Work item :: The records are to be reproduced verbatim.

Listed records ::
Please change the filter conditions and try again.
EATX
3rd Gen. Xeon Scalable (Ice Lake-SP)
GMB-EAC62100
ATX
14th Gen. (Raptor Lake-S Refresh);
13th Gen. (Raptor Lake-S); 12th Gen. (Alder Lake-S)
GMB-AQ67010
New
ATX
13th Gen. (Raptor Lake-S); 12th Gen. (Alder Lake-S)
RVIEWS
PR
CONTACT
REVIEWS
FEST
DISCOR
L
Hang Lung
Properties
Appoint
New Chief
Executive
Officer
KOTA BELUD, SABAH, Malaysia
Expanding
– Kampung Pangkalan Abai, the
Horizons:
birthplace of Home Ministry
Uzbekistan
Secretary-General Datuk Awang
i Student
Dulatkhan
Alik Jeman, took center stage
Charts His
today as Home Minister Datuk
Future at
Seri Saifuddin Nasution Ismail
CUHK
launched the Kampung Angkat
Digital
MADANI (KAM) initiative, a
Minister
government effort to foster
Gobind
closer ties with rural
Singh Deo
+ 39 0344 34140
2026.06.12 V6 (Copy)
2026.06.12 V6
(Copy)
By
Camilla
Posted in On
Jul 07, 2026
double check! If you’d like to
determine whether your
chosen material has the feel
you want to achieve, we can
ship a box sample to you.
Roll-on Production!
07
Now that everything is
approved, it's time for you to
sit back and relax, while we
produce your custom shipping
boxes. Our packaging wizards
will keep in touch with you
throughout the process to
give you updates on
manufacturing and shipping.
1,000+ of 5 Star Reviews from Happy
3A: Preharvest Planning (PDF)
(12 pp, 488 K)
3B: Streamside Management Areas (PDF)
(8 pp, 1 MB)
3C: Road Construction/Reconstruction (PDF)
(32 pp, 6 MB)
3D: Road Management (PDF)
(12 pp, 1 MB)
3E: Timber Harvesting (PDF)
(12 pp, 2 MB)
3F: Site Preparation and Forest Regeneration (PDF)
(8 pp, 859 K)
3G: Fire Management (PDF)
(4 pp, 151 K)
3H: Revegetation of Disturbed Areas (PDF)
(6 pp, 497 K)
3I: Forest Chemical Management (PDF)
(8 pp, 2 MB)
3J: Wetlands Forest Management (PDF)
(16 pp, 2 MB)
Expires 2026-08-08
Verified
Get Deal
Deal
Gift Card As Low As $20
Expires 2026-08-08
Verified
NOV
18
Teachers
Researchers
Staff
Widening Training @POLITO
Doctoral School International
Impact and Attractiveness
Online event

Response to the task ::
Please change the filter conditions and try again.
EATX
3rd Gen. Xeon Scalable (Ice Lake-SP)
GMB-EAC62100
ATX
14th Gen. (Raptor Lake-S Refresh);
13th Gen. (Raptor Lake-S); 12th Gen. (Alder Lake-S)
GMB-AQ67010
New
ATX
13th Gen. (Raptor Lake-S); 12th Gen. (Alder Lake-S)
RVIEWS
PR
CONTACT
REVIEWS
FEST
DISCOR
L
Hang Lung
Properties
Appoint
New Chief
Executive
Officer
KOTA BELUD, SABAH, Malaysia
Expanding
– Kampung Pangkalan Abai, the
Horizons:
birthplace of Home Ministry
Uzbekistan
Secretary-General Datuk Awang
i Student
Dulatkhan
Alik Jeman, took center stage
Charts His
today as Home Minister Datuk
Future at
Seri Saifuddin Nasution Ismail
CUHK
launched the Kampung Angkat
Digital
MADANI (KAM) initiative, a
Minister
government effort to foster
Gobind
closer ties with rural
Singh Deo
+ 39 0344 34140
2026.06.12 V6 (Copy)
2026.06.12 V6
(Copy)
By
Camilla
Posted in On
Jul 07, 2026
double check! If you’d like to
determine whether your
chosen material has the feel
you want to achieve, we can
ship a box sample to you.
Roll-on Production!
07
Now that everything is
approved, it's time for you to
sit back and relax, while we
produce your custom shipping
boxes. Our packaging wizards
will keep in touch with you
throughout the process to
give you updates on
manufacturing and shipping.
1,000+ of 5 Star Reviews from Happy
3A: Preharvest Planning (PDF)
(12 pp, 488 K)
3B: Streamside Management Areas (PDF)
(8 pp, 1 MB)
3C: Road Construction/Reconstruction (PDF)
(32 pp, 6 MB)
3D: Road Management (PDF)
(12 pp, 1 MB)
3E: Timber Harvesting (PDF)
(12 pp, 2 MB)
3F: Site Preparation and Forest Regeneration (PDF)
(8 pp, 859 K)
3G: Fire Management (PDF)
(4 pp, 151 K)
3H: Revegetation of Disturbed Areas (PDF)
(6 pp, 497 K)
3I: Forest Chemical Management (PDF)
(8 pp, 2 MB)
3J: Wetlands Forest Management (PDF)
(16 pp, 2 MB)
Expires 2026-08-08
Verified
Get Deal
Deal
Gift Card As Low As $20
Expires 2026-08-08
Verified
NOV
18
Teachers
Researchers
Staff
Widening Training @POLITO
Doctoral School International
Impact and Attractiveness
Online event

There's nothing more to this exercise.